The Global Assessment of Migraine Severity (GAMS) is a valid tool to measure the severity of patient-reported migraine and may be a brief and efficient way to identify clinical and psychological determinants and mediators of patient-reported severity of migraine, according to a study published in BMC Neurology.
Researchers hypothesized that patients’ ratings of migraine severity would be strongly correlated with other validated measures of migraine severity and patients’ psychosocial characteristics. They recruited a cohort of 263 adult patients with migraine consecutively enrolled in the Neurological Disease and Depression Study in Calgary, Canada between 2012 and January 2013.
Patients enrolled were at least 18 years old, and spoke and read English. They also had no hearing impairment, diagnosis of dementia, development delay, or aphasia.
The investigators obtained a broad range of clinical (migraine frequency, subtype, number of years since migraine onset, the effect from medication) and patient-reported measures (patients’ ratings of migraine severity using GAMS and migraine-related disability, as measured by the Migraine Disability Scale [MIDAS]). Depression was measured using the 9-item Patient Health Questionnaire and the 14-item Hospital Anxiety and Depression Scale. Median regression analysis was used to examine the predictors of patient ratings of migraine severity.
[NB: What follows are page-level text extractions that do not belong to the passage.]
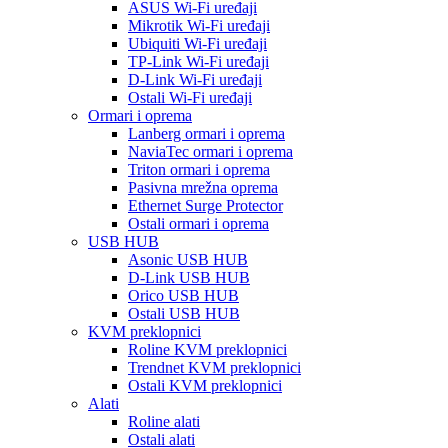
ASUS Wi-Fi uređaji
Mikrotik Wi-Fi uređaji
Ubiquiti Wi-Fi uređaji
TP-Link Wi-Fi uređaji
D-Link Wi-Fi uređaji
Ostali Wi-Fi uređaji
Ormari i oprema
Lanberg ormari i oprema
NaviaTec ormari i oprema
Triton ormari i oprema
Pasivna mrežna oprema
Ethernet Surge Protector
Ostali ormari i oprema
USB HUB
Asonic USB HUB
D-Link USB HUB
Orico USB HUB
Ostali USB HUB
KVM preklopnici
Roline KVM preklopnici
Trendnet KVM preklopnici
Ostali KVM preklopnici
Alati
Roline alati
Ostali alati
Of the 263 participants, 209 (79.4%) were women, 66.5% were married or in a common-law relationship, and the mean age was 42.5 years (SD=13.2). Of these, 177 (67.4%) participants reported “moderately severe” to “extremely severe” migraine on the GAMS, and 100 (31.6%) patients had chronic migraine.
Patients’ report of severity on the GAMS was strongly correlated with patients’ ratings of MIDAS global severity question, overall MIDAS score, migraine type, 9-item Patient Health Questionnaire score, and frequency of migraine attacks.
Mediation analyses revealed that MIDAS mediated the effect of depression on patient ratings of migraine severity, accounting for about 32% of the total effect of depression. Overall, migraine subtype, the frequency of migraine, employment status, depression, and migraine-related disability were statistically significant predictors of patient-ratings of migraine severity.
The limitations of the study included the lack of assessment of the reliability of GAMS due to the cross-sectional nature of the study design. Some of the included participants may have had concomitant medication overuse headache. Across subgroups, there might have been variations in the degree of migraine severity, which could have limited the generalizability of the study.
Researchers of the study concluded that GAMS can be used to obtain a global statement directly from patients about their perception of migraine severity, which makes it an ideal tool to assess the severity of migraine in busy clinical settings.
Reference
Sajobi TT, Amoozegar F, Wang M, et al. Global assessment of migraine severity measure: preliminary evidence of construct validity. BMC Neurol. 2019;19(1):53.